PROBLEM REQUIREMENTS
Exclude all pictures. Then restate, word for word, the entries from the first line through the line that contains "- แก้ไขฟิลด์อื่นๆ ได้ปกติ".

Content starts

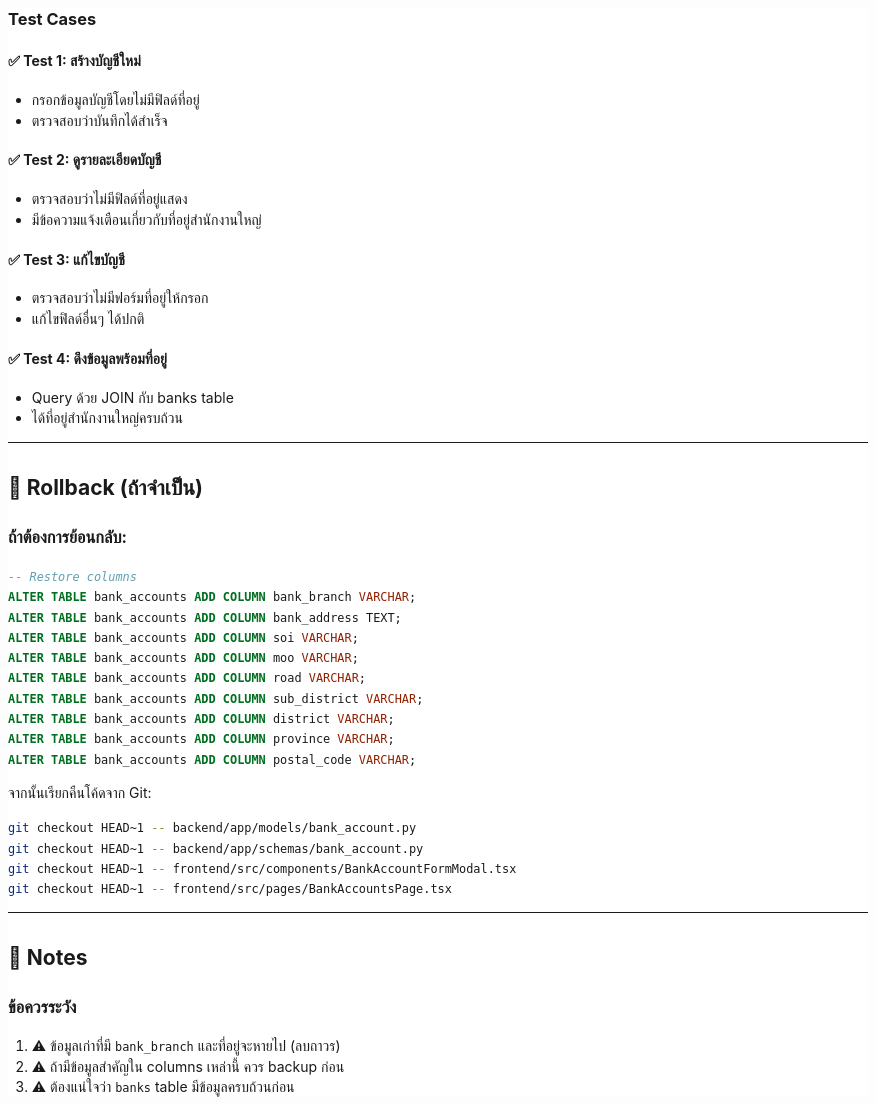 ### Test Cases

#### ✅ Test 1: สร้างบัญชีใหม่
- กรอกข้อมูลบัญชีโดยไม่มีฟิลด์ที่อยู่
- ตรวจสอบว่าบันทึกได้สำเร็จ

#### ✅ Test 2: ดูรายละเอียดบัญชี
- ตรวจสอบว่าไม่มีฟิลด์ที่อยู่แสดง
- มีข้อความแจ้งเตือนเกี่ยวกับที่อยู่สำนักงานใหญ่

#### ✅ Test 3: แก้ไขบัญชี
- ตรวจสอบว่าไม่มีฟอร์มที่อยู่ให้กรอก
- แก้ไขฟิลด์อื่นๆ ได้ปกติ

#### ✅ Test 4: ดึงข้อมูลพร้อมที่อยู่
- Query ด้วย JOIN กับ banks table
- ได้ที่อยู่สำนักงานใหญ่ครบถ้วน

---

## 🔧 Rollback (ถ้าจำเป็น)

### ถ้าต้องการย้อนกลับ:

```sql
-- Restore columns
ALTER TABLE bank_accounts ADD COLUMN bank_branch VARCHAR;
ALTER TABLE bank_accounts ADD COLUMN bank_address TEXT;
ALTER TABLE bank_accounts ADD COLUMN soi VARCHAR;
ALTER TABLE bank_accounts ADD COLUMN moo VARCHAR;
ALTER TABLE bank_accounts ADD COLUMN road VARCHAR;
ALTER TABLE bank_accounts ADD COLUMN sub_district VARCHAR;
ALTER TABLE bank_accounts ADD COLUMN district VARCHAR;
ALTER TABLE bank_accounts ADD COLUMN province VARCHAR;
ALTER TABLE bank_accounts ADD COLUMN postal_code VARCHAR;
```

จากนั้นเรียกคืนโค้ดจาก Git:
```bash
git checkout HEAD~1 -- backend/app/models/bank_account.py
git checkout HEAD~1 -- backend/app/schemas/bank_account.py
git checkout HEAD~1 -- frontend/src/components/BankAccountFormModal.tsx
git checkout HEAD~1 -- frontend/src/pages/BankAccountsPage.tsx
```

---

## 📝 Notes

### ข้อควรระวัง
1. ⚠️ ข้อมูลเก่าที่มี `bank_branch` และที่อยู่จะหายไป (ลบถาวร)
2. ⚠️ ถ้ามีข้อมูลสำคัญใน columns เหล่านี้ ควร backup ก่อน
3. ⚠️ ต้องแน่ใจว่า `banks` table มีข้อมูลครบถ้วนก่อน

Content ends

EXERCISE RESPONSE
 ### Test Cases

#### ✅ Test 1: สร้างบัญชีใหม่
- กรอกข้อมูลบัญชีโดยไม่มีฟิลด์ที่อยู่
- ตรวจสอบว่าบันทึกได้สำเร็จ

#### ✅ Test 2: ดูรายละเอียดบัญชี
- ตรวจสอบว่าไม่มีฟิลด์ที่อยู่แสดง
- มีข้อความแจ้งเตือนเกี่ยวกับที่อยู่สำนักงานใหญ่

#### ✅ Test 3: แก้ไขบัญชี
- ตรวจสอบว่าไม่มีฟอร์มที่อยู่ให้กรอก
- แก้ไขฟิลด์อื่นๆ ได้ปกติ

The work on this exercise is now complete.